In deze zaak heeft de kinderrechter van de Rechtbank Rotterdam op 17 maart 2023 een beschikking gegeven over de ondertoezichtstelling van een minderjarige, hierna te noemen [naam kind01]. De Raad voor de Kinderbescherming heeft op 3 maart 2023 een verzoekschrift ingediend, waarin werd verzocht om de ondertoezichtstelling van [naam kind01] voor de duur van twaalf maanden. De ouders van [naam kind01] zijn belast met het ouderlijk gezag, maar er zijn aanhoudende spanningen en ruzies tussen hen, die de ontwikkeling van [naam kind01] ernstig bedreigen. Tijdens de mondelinge behandeling op 17 maart 2023 zijn zowel de vader als de moeder verschenen, evenals vertegenwoordigers van de Raad en de gecertificeerde instelling Jeugdbescherming West.

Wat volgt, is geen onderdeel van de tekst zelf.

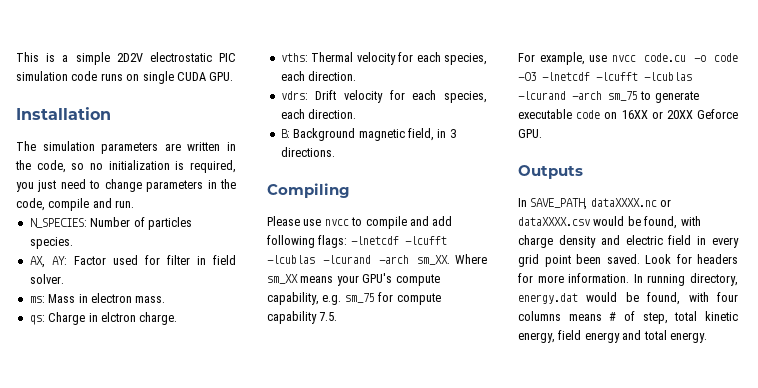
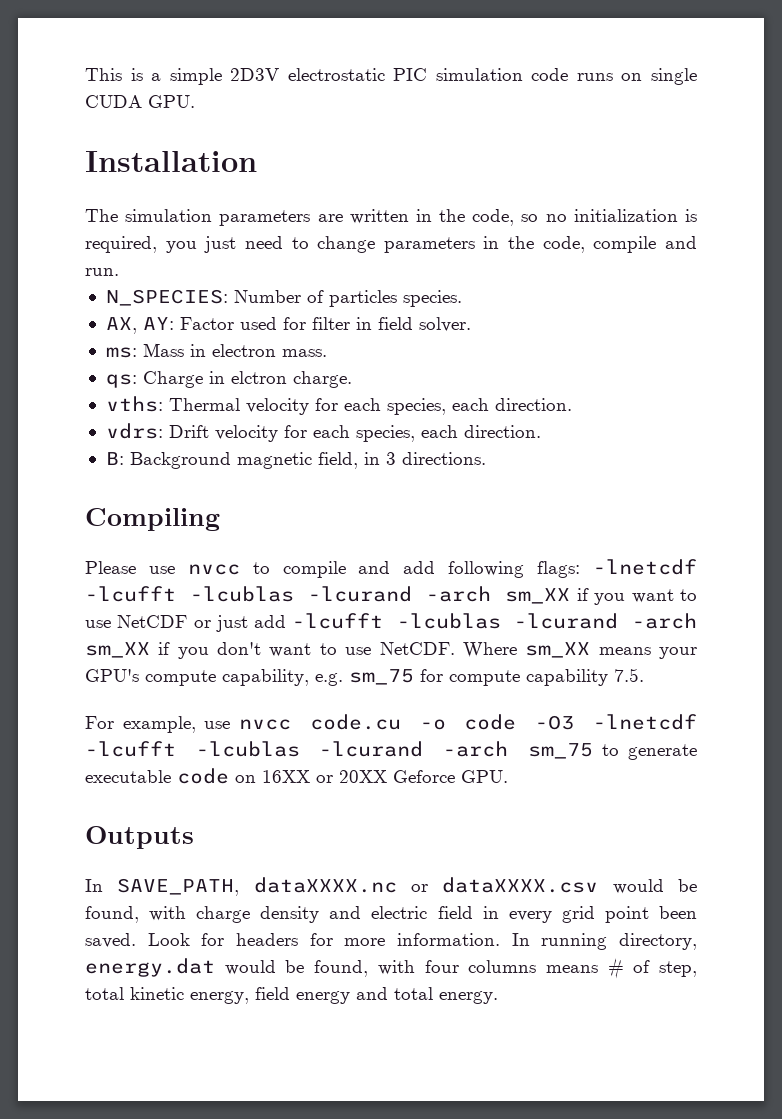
[116,53,143,62] 2D2V -> [230,68,280,81] 2D3V
[417,255,451,265] sm_XX. -> [505,588,698,605] [85,613,698,632] [85,642,455,659] sm_XX if you want to use NetCDF or just add -lcufft -lcublas -lcurand -arch sm_XX if you don't want to use NetCDF.

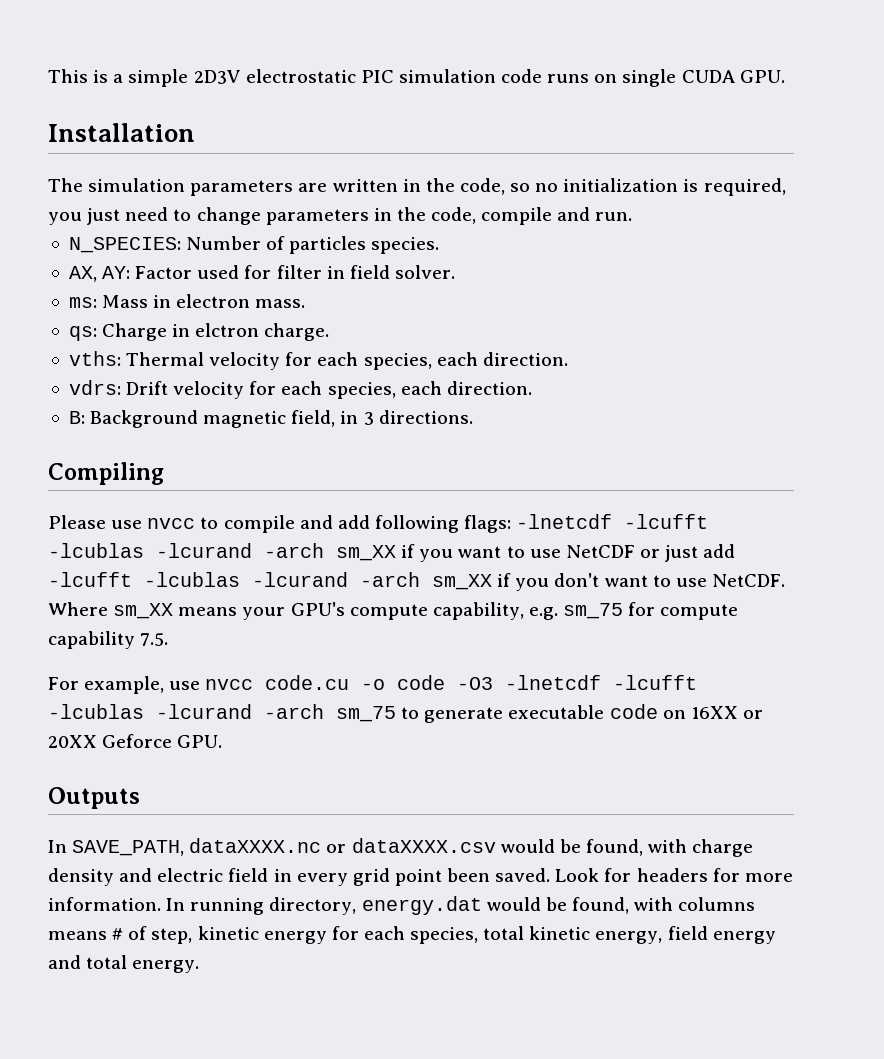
[424,960,459,973] four -> (674, 904) none
(697, 969) none -> [197,926,479,944] kinetic energy for each species,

De kinderrechter heeft vastgesteld dat de ouders er niet in slagen om hun conflicten buiten de opvoeding van [naam kind01] te houden. [naam kind01] is getuige van de ruzies, wat leidt tot gevoelens van onveiligheid en angst. De ouders kunnen geen afspraken maken over de zorgregeling, wat resulteert in onregelmatige uitvoering van deze regeling. De kinderrechter heeft geconcludeerd dat de ouders niet in staat zijn om zelfstandig de nodige hulpverlening in te zetten en dat het noodzakelijk is dat de GI de regie overneemt. De kinderrechter heeft daarom besloten om [naam kind01] onder toezicht te stellen voor de duur van twaalf maanden, met uitvoerbaarverklaring bij voorraad.
De beschikking is mondeling gegeven en in het openbaar uitgesproken door mr. T. van den Akker, kinderrechter, en is schriftelijk vastgesteld op 12 april 2023. Hoger beroep tegen deze beschikking kan worden ingesteld door belanghebbenden binnen drie maanden na betekening.